Youth with higher qualifications earn more and find it easier to secure employment, concludes the ‘Annual Education Report 2025’, a research effort by Edulog, the educational think tank of the Belmiro de Azevedo Foundation.
The study reveals that a worker with a master’s degree earns around 80% more than someone with only a high school diploma, and for bachelor’s degree holders, the salary difference is 45%. Researchers, however, warn of the low presence of disadvantaged family backgrounds in master programs.
The past few years have seen an increase in graduates with bachelor’s and master’s degrees, yet the transition to a master’s remains a crucial axis of inequality among higher education graduates, notes the study released today, which analyzed the evolution from 2018 to 2023.
Approximately 40% of bachelor’s degree holders immediately transition to a master’s (five percentage points more than in 2018), but this transition heavily depends on the graduates’ context, with significant consequences in terms of equity, researchers emphasize, noting there are more men pursuing studies.
It is also more common for university students than polytechnic institute students to enroll in master programs: 58% of public university students compared to only about a quarter from the public polytechnic system.
“Inequality is also evident in the different transition rates between graduates with at least one parent with higher education and other graduates. This difference (from 48% to 37%) has intensified over the last five years,” the researchers report.
Likewise, early dropout is more visible among youth who are the first in their family to attend higher education, a phenomenon seen in both bachelor’s and master’s degrees and professional higher technical courses (CTeSP).
Students “from less advantaged socioeconomic backgrounds and less educated families face additional challenges, such as lesser family support, fewer cultural resources, and greater economic difficulties,” the researchers warn, adding that “the dispersion of tuition fees between the two cycles is not irrelevant to these transition differences.”
Additionally, while more qualified youth secure better salaries, fewer now face difficulties in finding employment.
“While unemployment rates among secondary school graduates, bachelor’s, and master’s holders were relatively close before the pandemic, in recent years, master’s degree holders exhibited unemployment rates about 40% lower than those of secondary education graduates,” the researchers note.

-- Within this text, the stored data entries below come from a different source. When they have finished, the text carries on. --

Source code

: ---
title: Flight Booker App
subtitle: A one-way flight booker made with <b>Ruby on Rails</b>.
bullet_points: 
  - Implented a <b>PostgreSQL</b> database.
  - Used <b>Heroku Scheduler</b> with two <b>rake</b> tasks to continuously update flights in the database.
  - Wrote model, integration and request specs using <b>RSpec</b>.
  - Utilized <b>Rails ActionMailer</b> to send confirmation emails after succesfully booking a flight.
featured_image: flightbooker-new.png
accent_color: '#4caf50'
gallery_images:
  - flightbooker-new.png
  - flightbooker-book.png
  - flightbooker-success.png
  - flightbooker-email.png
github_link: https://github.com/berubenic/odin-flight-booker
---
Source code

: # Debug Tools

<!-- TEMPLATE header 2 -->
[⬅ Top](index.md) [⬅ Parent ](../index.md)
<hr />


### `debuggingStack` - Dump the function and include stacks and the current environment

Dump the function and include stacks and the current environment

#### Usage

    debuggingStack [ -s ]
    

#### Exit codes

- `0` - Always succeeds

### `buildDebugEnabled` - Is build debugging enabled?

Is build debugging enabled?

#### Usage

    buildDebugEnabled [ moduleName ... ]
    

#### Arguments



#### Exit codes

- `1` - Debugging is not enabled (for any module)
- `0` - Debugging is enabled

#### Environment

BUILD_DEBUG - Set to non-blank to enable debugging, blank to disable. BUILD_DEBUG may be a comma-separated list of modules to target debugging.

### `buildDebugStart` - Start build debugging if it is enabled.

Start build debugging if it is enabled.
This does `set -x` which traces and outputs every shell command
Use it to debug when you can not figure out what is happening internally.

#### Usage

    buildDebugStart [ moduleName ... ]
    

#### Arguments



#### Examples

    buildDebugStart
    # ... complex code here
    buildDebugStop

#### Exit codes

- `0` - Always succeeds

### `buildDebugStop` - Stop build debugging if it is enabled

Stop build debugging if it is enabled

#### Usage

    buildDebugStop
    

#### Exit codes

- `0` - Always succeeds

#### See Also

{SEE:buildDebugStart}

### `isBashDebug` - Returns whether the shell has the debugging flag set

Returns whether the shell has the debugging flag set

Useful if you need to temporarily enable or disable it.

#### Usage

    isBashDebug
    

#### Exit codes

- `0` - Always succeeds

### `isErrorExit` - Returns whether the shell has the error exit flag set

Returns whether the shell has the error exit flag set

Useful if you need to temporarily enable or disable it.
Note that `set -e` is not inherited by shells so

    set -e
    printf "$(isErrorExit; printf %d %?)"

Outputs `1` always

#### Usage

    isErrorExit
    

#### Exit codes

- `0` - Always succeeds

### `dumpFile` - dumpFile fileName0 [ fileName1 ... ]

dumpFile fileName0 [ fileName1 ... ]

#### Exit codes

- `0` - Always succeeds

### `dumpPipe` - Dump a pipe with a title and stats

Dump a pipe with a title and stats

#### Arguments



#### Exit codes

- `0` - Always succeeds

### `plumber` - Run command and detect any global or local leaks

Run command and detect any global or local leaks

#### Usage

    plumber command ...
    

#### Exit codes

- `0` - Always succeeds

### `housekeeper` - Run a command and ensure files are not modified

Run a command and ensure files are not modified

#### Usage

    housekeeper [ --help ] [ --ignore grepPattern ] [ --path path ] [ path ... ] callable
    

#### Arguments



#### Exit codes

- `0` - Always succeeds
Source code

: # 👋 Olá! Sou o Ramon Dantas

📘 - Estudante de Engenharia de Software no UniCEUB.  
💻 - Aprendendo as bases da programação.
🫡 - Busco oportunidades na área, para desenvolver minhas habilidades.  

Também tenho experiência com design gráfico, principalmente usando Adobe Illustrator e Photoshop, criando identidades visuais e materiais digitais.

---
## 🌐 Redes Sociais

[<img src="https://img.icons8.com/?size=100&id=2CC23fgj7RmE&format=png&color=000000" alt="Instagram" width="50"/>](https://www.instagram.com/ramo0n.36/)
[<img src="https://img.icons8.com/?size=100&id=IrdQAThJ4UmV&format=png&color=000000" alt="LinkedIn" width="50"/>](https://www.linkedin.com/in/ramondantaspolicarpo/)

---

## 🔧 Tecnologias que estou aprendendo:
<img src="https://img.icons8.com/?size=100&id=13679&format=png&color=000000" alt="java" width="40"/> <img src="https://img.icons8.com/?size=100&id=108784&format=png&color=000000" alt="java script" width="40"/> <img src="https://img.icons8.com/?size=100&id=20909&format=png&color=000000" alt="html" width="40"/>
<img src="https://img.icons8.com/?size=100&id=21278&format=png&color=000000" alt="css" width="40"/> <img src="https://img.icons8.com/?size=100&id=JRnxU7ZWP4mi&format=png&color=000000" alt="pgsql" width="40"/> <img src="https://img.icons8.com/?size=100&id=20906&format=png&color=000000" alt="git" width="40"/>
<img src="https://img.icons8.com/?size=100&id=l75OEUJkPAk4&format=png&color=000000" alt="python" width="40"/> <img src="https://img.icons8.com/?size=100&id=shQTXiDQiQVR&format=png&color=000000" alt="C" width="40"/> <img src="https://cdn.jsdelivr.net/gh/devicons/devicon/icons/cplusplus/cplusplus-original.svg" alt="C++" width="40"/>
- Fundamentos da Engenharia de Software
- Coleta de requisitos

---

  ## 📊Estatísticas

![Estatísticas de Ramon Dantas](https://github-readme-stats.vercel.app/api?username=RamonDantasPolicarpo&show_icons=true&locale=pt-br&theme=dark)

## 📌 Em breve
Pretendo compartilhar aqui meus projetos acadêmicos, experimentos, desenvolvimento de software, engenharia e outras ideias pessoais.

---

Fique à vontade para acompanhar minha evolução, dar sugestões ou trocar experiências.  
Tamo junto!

Unemployment rates among higher education graduates were below 6%, and professionals with a master’s degree dropped to around 4.7%, while the active population with lower secondary education continued with unemployment above the pre-COVID period, and those with CTeSP showed rates above 10%.
These figures conceal areas where graduates still struggle more to find work—social services, information and journalism, and architecture and construction—as opposed to those trained in health, who report unemployment rates of just 1.2%.
The study also shows that graduates in fields like mathematics and statistics, engineering, computing, sciences, and education have unemployment rates below or close to the 2% threshold.
Researchers highlight the impact of education from early childhood on future valuation in the labor market. The future begins to take shape as soon as children can or cannot attend daycare and preschool, progresses through the choice between scientific-humanistic or vocational education in secondary, and finally through access to undergraduate and master programs.